Bitcoin is an emerging digital currency, the most distinctive characteristic is that all it's transactions are recorded in a publicaly avaiable blockchain.
Therefore the transaction data in Bitcoin serve as an alternative to financial data which might not always be accessible and poses privacy concerns.
This project shows how to detect abnormal transactions in the Bitcoin data.
The data used in this project can be downloaded from this link.
http://compbio.cs.uic.edu/data/bitcoin/
The data was obtained from parsing the blockchain using a Python script.
The file we use contains Bitcoin transactions from January 2009 to April 2013, with over 15M transactions and 6.3M users.
Each transaction has:
- A transaction key
- User ID sending Bitcoin
- User ID receiving Bitcoin
- Date and time when the transaction occur
- Number of Bitcoins transferred
txn_key | from_user | to_user | date | amount |
---|---|---|---|---|
1 | 2 | 2 | 20130410142250 | 24.375000 |
1 | 2 | 782477 | 20130410142250 | 0.770900 |
2 | 620423 | 4571210 | 20111227114312 | 614.174951 |
2 | 620423 | 3 | 20111227114312 | 128.040520 |
3 | 3 | 782479 | 20130410142250 | 47.140520 |
For demonstration purpose, we will use data from January 2009 to December 2010, with 218K transactions and 110K users.

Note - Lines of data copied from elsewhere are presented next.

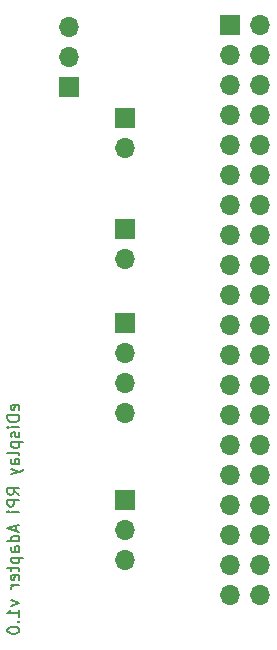
<source format=gbs>
%TF.GenerationSoftware,KiCad,Pcbnew,7.0.2-6a45011f42~172~ubuntu20.04.1*%
%TF.CreationDate,2023-04-23T14:48:57-04:00*%
%TF.ProjectId,RPiHeaderAdapter,52506948-6561-4646-9572-416461707465,rev?*%
%TF.SameCoordinates,Original*%
%TF.FileFunction,Soldermask,Bot*%
%TF.FilePolarity,Negative*%
%FSLAX46Y46*%
G04 Gerber Fmt 4.6, Leading zero omitted, Abs format (unit mm)*
G04 Created by KiCad (PCBNEW 7.0.2-6a45011f42~172~ubuntu20.04.1) date 2023-04-23 14:48:57*
%MOMM*%
%LPD*%
G01*
G04 APERTURE LIST*
%ADD10C,0.150000*%
%ADD11R,1.700000X1.700000*%
%ADD12O,1.700000X1.700000*%
G04 APERTURE END LIST*
D10*
X125839400Y-91220847D02*
X125887019Y-91125609D01*
X125887019Y-91125609D02*
X125887019Y-90935133D01*
X125887019Y-90935133D02*
X125839400Y-90839895D01*
X125839400Y-90839895D02*
X125744161Y-90792276D01*
X125744161Y-90792276D02*
X125363209Y-90792276D01*
X125363209Y-90792276D02*
X125267971Y-90839895D01*
X125267971Y-90839895D02*
X125220352Y-90935133D01*
X125220352Y-90935133D02*
X125220352Y-91125609D01*
X125220352Y-91125609D02*
X125267971Y-91220847D01*
X125267971Y-91220847D02*
X125363209Y-91268466D01*
X125363209Y-91268466D02*
X125458447Y-91268466D01*
X125458447Y-91268466D02*
X125553685Y-90792276D01*
X125887019Y-91697038D02*
X124887019Y-91697038D01*
X124887019Y-91697038D02*
X124887019Y-91935133D01*
X124887019Y-91935133D02*
X124934638Y-92077990D01*
X124934638Y-92077990D02*
X125029876Y-92173228D01*
X125029876Y-92173228D02*
X125125114Y-92220847D01*
X125125114Y-92220847D02*
X125315590Y-92268466D01*
X125315590Y-92268466D02*
X125458447Y-92268466D01*
X125458447Y-92268466D02*
X125648923Y-92220847D01*
X125648923Y-92220847D02*
X125744161Y-92173228D01*
X125744161Y-92173228D02*
X125839400Y-92077990D01*
X125839400Y-92077990D02*
X125887019Y-91935133D01*
X125887019Y-91935133D02*
X125887019Y-91697038D01*
X125887019Y-92697038D02*
X125220352Y-92697038D01*
X124887019Y-92697038D02*
X124934638Y-92649419D01*
X124934638Y-92649419D02*
X124982257Y-92697038D01*
X124982257Y-92697038D02*
X124934638Y-92744657D01*
X124934638Y-92744657D02*
X124887019Y-92697038D01*
X124887019Y-92697038D02*
X124982257Y-92697038D01*
X125839400Y-93125609D02*
X125887019Y-93220847D01*
X125887019Y-93220847D02*
X125887019Y-93411323D01*
X125887019Y-93411323D02*
X125839400Y-93506561D01*
X125839400Y-93506561D02*
X125744161Y-93554180D01*
X125744161Y-93554180D02*
X125696542Y-93554180D01*
X125696542Y-93554180D02*
X125601304Y-93506561D01*
X125601304Y-93506561D02*
X125553685Y-93411323D01*
X125553685Y-93411323D02*
X125553685Y-93268466D01*
X125553685Y-93268466D02*
X125506066Y-93173228D01*
X125506066Y-93173228D02*
X125410828Y-93125609D01*
X125410828Y-93125609D02*
X125363209Y-93125609D01*
X125363209Y-93125609D02*
X125267971Y-93173228D01*
X125267971Y-93173228D02*
X125220352Y-93268466D01*
X125220352Y-93268466D02*
X125220352Y-93411323D01*
X125220352Y-93411323D02*
X125267971Y-93506561D01*
X125220352Y-93982752D02*
X126220352Y-93982752D01*
X125267971Y-93982752D02*
X125220352Y-94077990D01*
X125220352Y-94077990D02*
X125220352Y-94268466D01*
X125220352Y-94268466D02*
X125267971Y-94363704D01*
X125267971Y-94363704D02*
X125315590Y-94411323D01*
X125315590Y-94411323D02*
X125410828Y-94458942D01*
X125410828Y-94458942D02*
X125696542Y-94458942D01*
X125696542Y-94458942D02*
X125791780Y-94411323D01*
X125791780Y-94411323D02*
X125839400Y-94363704D01*
X125839400Y-94363704D02*
X125887019Y-94268466D01*
X125887019Y-94268466D02*
X125887019Y-94077990D01*
X125887019Y-94077990D02*
X125839400Y-93982752D01*
X125887019Y-95030371D02*
X125839400Y-94935133D01*
X125839400Y-94935133D02*
X125744161Y-94887514D01*
X125744161Y-94887514D02*
X124887019Y-94887514D01*
X125887019Y-95839895D02*
X125363209Y-95839895D01*
X125363209Y-95839895D02*
X125267971Y-95792276D01*
X125267971Y-95792276D02*
X125220352Y-95697038D01*
X125220352Y-95697038D02*
X125220352Y-95506562D01*
X125220352Y-95506562D02*
X125267971Y-95411324D01*
X125839400Y-95839895D02*
X125887019Y-95744657D01*
X125887019Y-95744657D02*
X125887019Y-95506562D01*
X125887019Y-95506562D02*
X125839400Y-95411324D01*
X125839400Y-95411324D02*
X125744161Y-95363705D01*
X125744161Y-95363705D02*
X125648923Y-95363705D01*
X125648923Y-95363705D02*
X125553685Y-95411324D01*
X125553685Y-95411324D02*
X125506066Y-95506562D01*
X125506066Y-95506562D02*
X125506066Y-95744657D01*
X125506066Y-95744657D02*
X125458447Y-95839895D01*
X125220352Y-96220848D02*
X125887019Y-96458943D01*
X125220352Y-96697038D02*
X125887019Y-96458943D01*
X125887019Y-96458943D02*
X126125114Y-96363705D01*
X126125114Y-96363705D02*
X126172733Y-96316086D01*
X126172733Y-96316086D02*
X126220352Y-96220848D01*
X125887019Y-98411324D02*
X125410828Y-98077991D01*
X125887019Y-97839896D02*
X124887019Y-97839896D01*
X124887019Y-97839896D02*
X124887019Y-98220848D01*
X124887019Y-98220848D02*
X124934638Y-98316086D01*
X124934638Y-98316086D02*
X124982257Y-98363705D01*
X124982257Y-98363705D02*
X125077495Y-98411324D01*
X125077495Y-98411324D02*
X125220352Y-98411324D01*
X125220352Y-98411324D02*
X125315590Y-98363705D01*
X125315590Y-98363705D02*
X125363209Y-98316086D01*
X125363209Y-98316086D02*
X125410828Y-98220848D01*
X125410828Y-98220848D02*
X125410828Y-97839896D01*
X125887019Y-98839896D02*
X124887019Y-98839896D01*
X124887019Y-98839896D02*
X124887019Y-99220848D01*
X124887019Y-99220848D02*
X124934638Y-99316086D01*
X124934638Y-99316086D02*
X124982257Y-99363705D01*
X124982257Y-99363705D02*
X125077495Y-99411324D01*
X125077495Y-99411324D02*
X125220352Y-99411324D01*
X125220352Y-99411324D02*
X125315590Y-99363705D01*
X125315590Y-99363705D02*
X125363209Y-99316086D01*
X125363209Y-99316086D02*
X125410828Y-99220848D01*
X125410828Y-99220848D02*
X125410828Y-98839896D01*
X125887019Y-99839896D02*
X125220352Y-99839896D01*
X124887019Y-99839896D02*
X124934638Y-99792277D01*
X124934638Y-99792277D02*
X124982257Y-99839896D01*
X124982257Y-99839896D02*
X124934638Y-99887515D01*
X124934638Y-99887515D02*
X124887019Y-99839896D01*
X124887019Y-99839896D02*
X124982257Y-99839896D01*
X125601304Y-101030372D02*
X125601304Y-101506562D01*
X125887019Y-100935134D02*
X124887019Y-101268467D01*
X124887019Y-101268467D02*
X125887019Y-101601800D01*
X125887019Y-102363705D02*
X124887019Y-102363705D01*
X125839400Y-102363705D02*
X125887019Y-102268467D01*
X125887019Y-102268467D02*
X125887019Y-102077991D01*
X125887019Y-102077991D02*
X125839400Y-101982753D01*
X125839400Y-101982753D02*
X125791780Y-101935134D01*
X125791780Y-101935134D02*
X125696542Y-101887515D01*
X125696542Y-101887515D02*
X125410828Y-101887515D01*
X125410828Y-101887515D02*
X125315590Y-101935134D01*
X125315590Y-101935134D02*
X125267971Y-101982753D01*
X125267971Y-101982753D02*
X125220352Y-102077991D01*
X125220352Y-102077991D02*
X125220352Y-102268467D01*
X125220352Y-102268467D02*
X125267971Y-102363705D01*
X125887019Y-103268467D02*
X125363209Y-103268467D01*
X125363209Y-103268467D02*
X125267971Y-103220848D01*
X125267971Y-103220848D02*
X125220352Y-103125610D01*
X125220352Y-103125610D02*
X125220352Y-102935134D01*
X125220352Y-102935134D02*
X125267971Y-102839896D01*
X125839400Y-103268467D02*
X125887019Y-103173229D01*
X125887019Y-103173229D02*
X125887019Y-102935134D01*
X125887019Y-102935134D02*
X125839400Y-102839896D01*
X125839400Y-102839896D02*
X125744161Y-102792277D01*
X125744161Y-102792277D02*
X125648923Y-102792277D01*
X125648923Y-102792277D02*
X125553685Y-102839896D01*
X125553685Y-102839896D02*
X125506066Y-102935134D01*
X125506066Y-102935134D02*
X125506066Y-103173229D01*
X125506066Y-103173229D02*
X125458447Y-103268467D01*
X125220352Y-103744658D02*
X126220352Y-103744658D01*
X125267971Y-103744658D02*
X125220352Y-103839896D01*
X125220352Y-103839896D02*
X125220352Y-104030372D01*
X125220352Y-104030372D02*
X125267971Y-104125610D01*
X125267971Y-104125610D02*
X125315590Y-104173229D01*
X125315590Y-104173229D02*
X125410828Y-104220848D01*
X125410828Y-104220848D02*
X125696542Y-104220848D01*
X125696542Y-104220848D02*
X125791780Y-104173229D01*
X125791780Y-104173229D02*
X125839400Y-104125610D01*
X125839400Y-104125610D02*
X125887019Y-104030372D01*
X125887019Y-104030372D02*
X125887019Y-103839896D01*
X125887019Y-103839896D02*
X125839400Y-103744658D01*
X125220352Y-104506563D02*
X125220352Y-104887515D01*
X124887019Y-104649420D02*
X125744161Y-104649420D01*
X125744161Y-104649420D02*
X125839400Y-104697039D01*
X125839400Y-104697039D02*
X125887019Y-104792277D01*
X125887019Y-104792277D02*
X125887019Y-104887515D01*
X125839400Y-105601801D02*
X125887019Y-105506563D01*
X125887019Y-105506563D02*
X125887019Y-105316087D01*
X125887019Y-105316087D02*
X125839400Y-105220849D01*
X125839400Y-105220849D02*
X125744161Y-105173230D01*
X125744161Y-105173230D02*
X125363209Y-105173230D01*
X125363209Y-105173230D02*
X125267971Y-105220849D01*
X125267971Y-105220849D02*
X125220352Y-105316087D01*
X125220352Y-105316087D02*
X125220352Y-105506563D01*
X125220352Y-105506563D02*
X125267971Y-105601801D01*
X125267971Y-105601801D02*
X125363209Y-105649420D01*
X125363209Y-105649420D02*
X125458447Y-105649420D01*
X125458447Y-105649420D02*
X125553685Y-105173230D01*
X125887019Y-106077992D02*
X125220352Y-106077992D01*
X125410828Y-106077992D02*
X125315590Y-106125611D01*
X125315590Y-106125611D02*
X125267971Y-106173230D01*
X125267971Y-106173230D02*
X125220352Y-106268468D01*
X125220352Y-106268468D02*
X125220352Y-106363706D01*
X125220352Y-107363707D02*
X125887019Y-107601802D01*
X125887019Y-107601802D02*
X125220352Y-107839897D01*
X125887019Y-108744659D02*
X125887019Y-108173231D01*
X125887019Y-108458945D02*
X124887019Y-108458945D01*
X124887019Y-108458945D02*
X125029876Y-108363707D01*
X125029876Y-108363707D02*
X125125114Y-108268469D01*
X125125114Y-108268469D02*
X125172733Y-108173231D01*
X125791780Y-109173231D02*
X125839400Y-109220850D01*
X125839400Y-109220850D02*
X125887019Y-109173231D01*
X125887019Y-109173231D02*
X125839400Y-109125612D01*
X125839400Y-109125612D02*
X125791780Y-109173231D01*
X125791780Y-109173231D02*
X125887019Y-109173231D01*
X124887019Y-109839897D02*
X124887019Y-109935135D01*
X124887019Y-109935135D02*
X124934638Y-110030373D01*
X124934638Y-110030373D02*
X124982257Y-110077992D01*
X124982257Y-110077992D02*
X125077495Y-110125611D01*
X125077495Y-110125611D02*
X125267971Y-110173230D01*
X125267971Y-110173230D02*
X125506066Y-110173230D01*
X125506066Y-110173230D02*
X125696542Y-110125611D01*
X125696542Y-110125611D02*
X125791780Y-110077992D01*
X125791780Y-110077992D02*
X125839400Y-110030373D01*
X125839400Y-110030373D02*
X125887019Y-109935135D01*
X125887019Y-109935135D02*
X125887019Y-109839897D01*
X125887019Y-109839897D02*
X125839400Y-109744659D01*
X125839400Y-109744659D02*
X125791780Y-109697040D01*
X125791780Y-109697040D02*
X125696542Y-109649421D01*
X125696542Y-109649421D02*
X125506066Y-109601802D01*
X125506066Y-109601802D02*
X125267971Y-109601802D01*
X125267971Y-109601802D02*
X125077495Y-109649421D01*
X125077495Y-109649421D02*
X124982257Y-109697040D01*
X124982257Y-109697040D02*
X124934638Y-109744659D01*
X124934638Y-109744659D02*
X124887019Y-109839897D01*
D11*
X134874000Y-75935600D03*
D12*
X134874000Y-78475600D03*
D11*
X134797800Y-98871800D03*
D12*
X134797800Y-101411800D03*
X134797800Y-103951800D03*
D11*
X134797800Y-83845000D03*
D12*
X134797800Y-86385000D03*
X134797800Y-88925000D03*
X134797800Y-91465000D03*
D11*
X130124200Y-63881000D03*
D12*
X130124200Y-61341000D03*
X130124200Y-58801000D03*
D11*
X134797800Y-66532600D03*
D12*
X134797800Y-69072600D03*
D11*
X143738600Y-58648600D03*
D12*
X146278600Y-58648600D03*
X143738600Y-61188600D03*
X146278600Y-61188600D03*
X143738600Y-63728600D03*
X146278600Y-63728600D03*
X143738600Y-66268600D03*
X146278600Y-66268600D03*
X143738600Y-68808600D03*
X146278600Y-68808600D03*
X143738600Y-71348600D03*
X146278600Y-71348600D03*
X143738600Y-73888600D03*
X146278600Y-73888600D03*
X143738600Y-76428600D03*
X146278600Y-76428600D03*
X143738600Y-78968600D03*
X146278600Y-78968600D03*
X143738600Y-81508600D03*
X146278600Y-81508600D03*
X143738600Y-84048600D03*
X146278600Y-84048600D03*
X143738600Y-86588600D03*
X146278600Y-86588600D03*
X143738600Y-89128600D03*
X146278600Y-89128600D03*
X143738600Y-91668600D03*
X146278600Y-91668600D03*
X143738600Y-94208600D03*
X146278600Y-94208600D03*
X143738600Y-96748600D03*
X146278600Y-96748600D03*
X143738600Y-99288600D03*
X146278600Y-99288600D03*
X143738600Y-101828600D03*
X146278600Y-101828600D03*
X143738600Y-104368600D03*
X146278600Y-104368600D03*
X143738600Y-106908600D03*
X146278600Y-106908600D03*
M02*

</source>
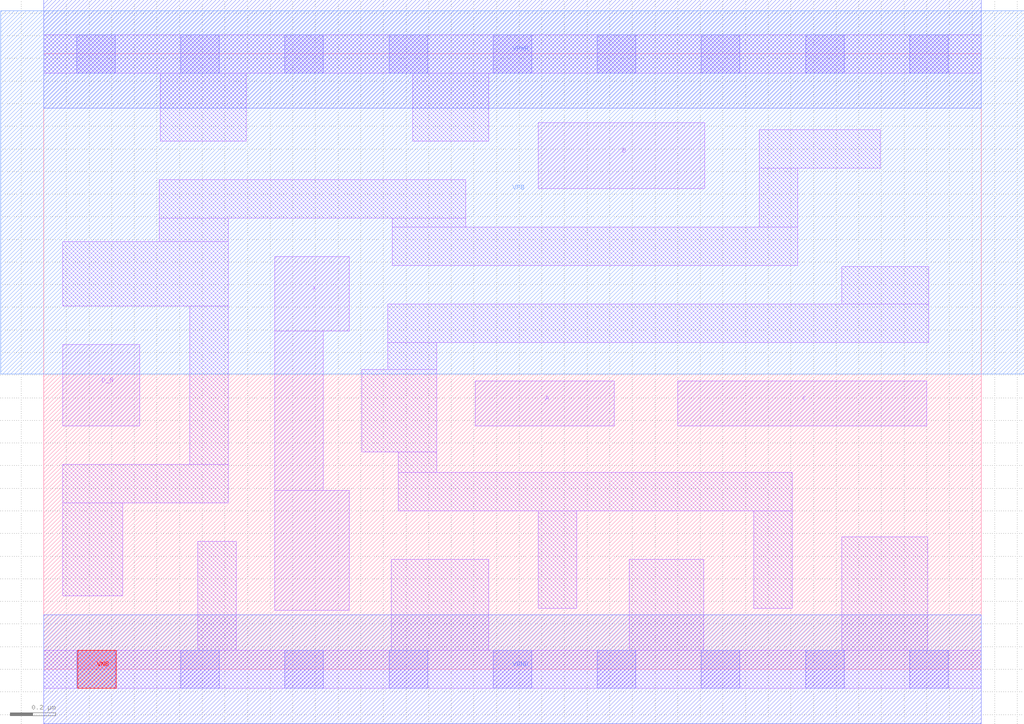
<source format=lef>
# Copyright 2020 The SkyWater PDK Authors
#
# Licensed under the Apache License, Version 2.0 (the "License");
# you may not use this file except in compliance with the License.
# You may obtain a copy of the License at
#
#     https://www.apache.org/licenses/LICENSE-2.0
#
# Unless required by applicable law or agreed to in writing, software
# distributed under the License is distributed on an "AS IS" BASIS,
# WITHOUT WARRANTIES OR CONDITIONS OF ANY KIND, either express or implied.
# See the License for the specific language governing permissions and
# limitations under the License.
#
# SPDX-License-Identifier: Apache-2.0

VERSION 5.7 ;
  NOWIREEXTENSIONATPIN ON ;
  DIVIDERCHAR "/" ;
  BUSBITCHARS "[]" ;
PROPERTYDEFINITIONS
  MACRO maskLayoutSubType STRING ;
  MACRO prCellType STRING ;
  MACRO originalViewName STRING ;
END PROPERTYDEFINITIONS
MACRO sky130_fd_sc_hdll__or4b_2
  CLASS CORE ;
  FOREIGN sky130_fd_sc_hdll__or4b_2 ;
  ORIGIN  0.000000  0.000000 ;
  SIZE  4.140000 BY  2.720000 ;
  SYMMETRY X Y R90 ;
  SITE unithd ;
  PIN A
    ANTENNAGATEAREA  0.138600 ;
    DIRECTION INPUT ;
    USE SIGNAL ;
    PORT
      LAYER li1 ;
        RECT 1.905000 1.075000 2.520000 1.275000 ;
    END
  END A
  PIN B
    ANTENNAGATEAREA  0.138600 ;
    DIRECTION INPUT ;
    USE SIGNAL ;
    PORT
      LAYER li1 ;
        RECT 2.185000 2.125000 2.920000 2.415000 ;
    END
  END B
  PIN C
    ANTENNAGATEAREA  0.138600 ;
    DIRECTION INPUT ;
    USE SIGNAL ;
    PORT
      LAYER li1 ;
        RECT 2.800000 1.075000 3.900000 1.275000 ;
    END
  END C
  PIN D_N
    ANTENNAGATEAREA  0.138600 ;
    DIRECTION INPUT ;
    USE SIGNAL ;
    PORT
      LAYER li1 ;
        RECT 0.085000 1.075000 0.425000 1.435000 ;
    END
  END D_N
  PIN VNB
    PORT
      LAYER pwell ;
        RECT 0.150000 -0.085000 0.320000 0.085000 ;
    END
  END VNB
  PIN VPB
    PORT
      LAYER nwell ;
        RECT -0.190000 1.305000 4.330000 2.910000 ;
    END
  END VPB
  PIN X
    ANTENNADIFFAREA  0.498000 ;
    DIRECTION OUTPUT ;
    USE SIGNAL ;
    PORT
      LAYER li1 ;
        RECT 1.020000 0.260000 1.350000 0.790000 ;
        RECT 1.020000 0.790000 1.235000 1.495000 ;
        RECT 1.020000 1.495000 1.350000 1.825000 ;
    END
  END X
  PIN VGND
    DIRECTION INOUT ;
    USE GROUND ;
    PORT
      LAYER met1 ;
        RECT 0.000000 -0.240000 4.140000 0.240000 ;
    END
  END VGND
  PIN VPWR
    DIRECTION INOUT ;
    USE POWER ;
    PORT
      LAYER met1 ;
        RECT 0.000000 2.480000 4.140000 2.960000 ;
    END
  END VPWR
  OBS
    LAYER li1 ;
      RECT 0.000000 -0.085000 4.140000 0.085000 ;
      RECT 0.000000  2.635000 4.140000 2.805000 ;
      RECT 0.085000  0.325000 0.350000 0.735000 ;
      RECT 0.085000  0.735000 0.815000 0.905000 ;
      RECT 0.085000  1.605000 0.815000 1.890000 ;
      RECT 0.510000  1.890000 0.815000 1.995000 ;
      RECT 0.510000  1.995000 1.865000 2.165000 ;
      RECT 0.515000  2.335000 0.895000 2.635000 ;
      RECT 0.645000  0.905000 0.815000 1.605000 ;
      RECT 0.680000  0.085000 0.850000 0.565000 ;
      RECT 1.405000  0.960000 1.735000 1.325000 ;
      RECT 1.520000  1.325000 1.735000 1.445000 ;
      RECT 1.520000  1.445000 3.910000 1.615000 ;
      RECT 1.535000  0.085000 1.965000 0.485000 ;
      RECT 1.540000  1.785000 3.330000 1.955000 ;
      RECT 1.540000  1.955000 1.865000 1.995000 ;
      RECT 1.565000  0.700000 3.305000 0.870000 ;
      RECT 1.565000  0.870000 1.735000 0.960000 ;
      RECT 1.630000  2.335000 1.965000 2.635000 ;
      RECT 2.185000  0.270000 2.355000 0.700000 ;
      RECT 2.585000  0.085000 2.915000 0.485000 ;
      RECT 3.135000  0.270000 3.305000 0.700000 ;
      RECT 3.160000  1.955000 3.330000 2.215000 ;
      RECT 3.160000  2.215000 3.695000 2.385000 ;
      RECT 3.525000  0.085000 3.905000 0.585000 ;
      RECT 3.525000  1.615000 3.910000 1.780000 ;
    LAYER mcon ;
      RECT 0.145000 -0.085000 0.315000 0.085000 ;
      RECT 0.145000  2.635000 0.315000 2.805000 ;
      RECT 0.605000 -0.085000 0.775000 0.085000 ;
      RECT 0.605000  2.635000 0.775000 2.805000 ;
      RECT 1.065000 -0.085000 1.235000 0.085000 ;
      RECT 1.065000  2.635000 1.235000 2.805000 ;
      RECT 1.525000 -0.085000 1.695000 0.085000 ;
      RECT 1.525000  2.635000 1.695000 2.805000 ;
      RECT 1.985000 -0.085000 2.155000 0.085000 ;
      RECT 1.985000  2.635000 2.155000 2.805000 ;
      RECT 2.445000 -0.085000 2.615000 0.085000 ;
      RECT 2.445000  2.635000 2.615000 2.805000 ;
      RECT 2.905000 -0.085000 3.075000 0.085000 ;
      RECT 2.905000  2.635000 3.075000 2.805000 ;
      RECT 3.365000 -0.085000 3.535000 0.085000 ;
      RECT 3.365000  2.635000 3.535000 2.805000 ;
      RECT 3.825000 -0.085000 3.995000 0.085000 ;
      RECT 3.825000  2.635000 3.995000 2.805000 ;
  END
  PROPERTY maskLayoutSubType "abstract" ;
  PROPERTY prCellType "standard" ;
  PROPERTY originalViewName "layout" ;
END sky130_fd_sc_hdll__or4b_2
END LIBRARY

</source>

Transactions in a financial system forms a graph where each user is a node and each transaction is an edge.
As a result, concepts in graph theory will be very useful when analysing transactions and finding anomalies.
- Degree - Number of nodes connecting this node
- Clustering coefficient - Measures how neighboring nodes are connected to each other
- Strongly connected components - Isolated communities
A robust algorithm for anomaly detection.
- Does not require assumptions on the data, unlike Elliptic Envelope which requires data to be Guassian
- Able to capture more complex structure than One-Class SVM
How it works:
- Build a tree by randomly split data into different partitions until every data point is isolated.
- The idea is data point located at leafs with a shorter path from the root are likely to be outliers.
- Build many of those trees to obtain an average path length for each data point.
- Identify the proportion with the shortest average path length as outliers.
(source: https://www.slideshare.net/mlvlc/l14-anomaly-detection)
(source: https://www.slideshare.net/turi-inc/anomaly-detection-using-isolation-forests)
An isolation forest of 100 trees was built from the transactions, and the most extreme 1% transactions were identified as anomalies.
After running the isolation forest model, 2782 transactions were identified as abnormal.
The model determined transactions with an anomaly score (log average path length) -0.0948 or lower were anomalies.
The plot shows the distribution of anomaly scores of every transaction, all transactions with score lower than the threshold (left of the dotted red line) are classified as anomalies.
Let's visualize the transactions to verify that the anomalies found were different to normal transactions.
t-SNE is a dimensionality reduction technique to visualize high dimension data.
It tries to approximate the high dimension distribution with a low dimension distribution.
It is a machine learning algorithm itself!
The visualization shows 5000 of the transactions, with blue dots indicate normal transactions and red dots indicate abnormal transactions.
As shown in the plot, the anomalies identified lies in isolated regions and are away from structures formed by normal transactions.